Americans Expect Congress To Act Like 'Spoiled Children' During Fiscal Cliff Talks
The American public views the looming “fiscal cliff” as a serious crisis, according to a new poll, which also found the nation is far more likely to blame congressional Republicans than President Barack Obama if lawmakers fail to reach a deal before the end of the year.
Forty-five percent of respondents in a new CNN/ORC poll said they would blame Republicans if Congress fails to reach an agreement to ward off the series of tax cuts set to expire in January, compared to 34 percent who said they would point their finger at Obama.
The “fiscal cliff” refers to the $500 billion worth of tax increases and spending cuts that will begin in January unless Congress can reach a compromise within the next few weeks. If it doesn’t, then the Bush tax cuts, as well as the payroll tax cut, will automatically expire next year -- meaning taxes will rise for most Americans.

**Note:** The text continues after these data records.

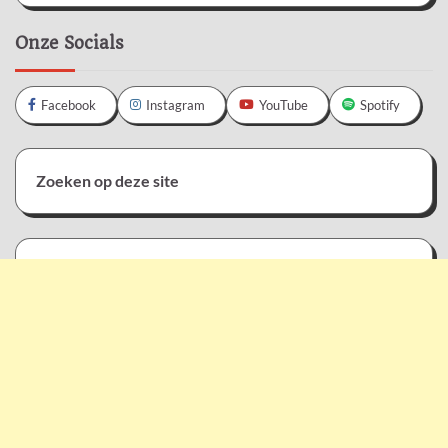
Onze Socials
Facebook
Instagram
YouTube
Spotify
Zoeken op deze site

While more than 70 percent of respondents said a compromise is necessary to resolve this issue, they don’t actually expect that to happen. In fact, two-thirds also predicted Washington lawmakers will act like “spoiled children” and not “responsible adults” in the upcoming budget negotiations.
As of now, Democrats and Republicans continue to disagree about how to raise government revenue to avoid those automatic tax increases and spending cuts. While the president and most congressional Democrats advocate tax increases on the wealthiest Americans to raise revenue, Republicans have called for reforming the tax code – for instance, by closing loopholes – but have not said they would raise taxes.
According to the poll, about a quarter of respondents said going over the fiscal cliff would cause major problems. But while another quarter said only minor problems would occur, an overwhelming 77 percent told CNN they believe their personal financial situation could be affected if lawmakers fail to reach an agreement.
The White House warned in a new report Monday that going over the so-called “cliff” could limit consumer spending during the holiday season and slow the growth of real gross domestic product by 1.4 percent, the Wall Street Journal reports.
A November report from the nonpartisan Congressional Budget Office said the potential tax increases and spending cuts could drive the U.S. economy back into a recession in 2013.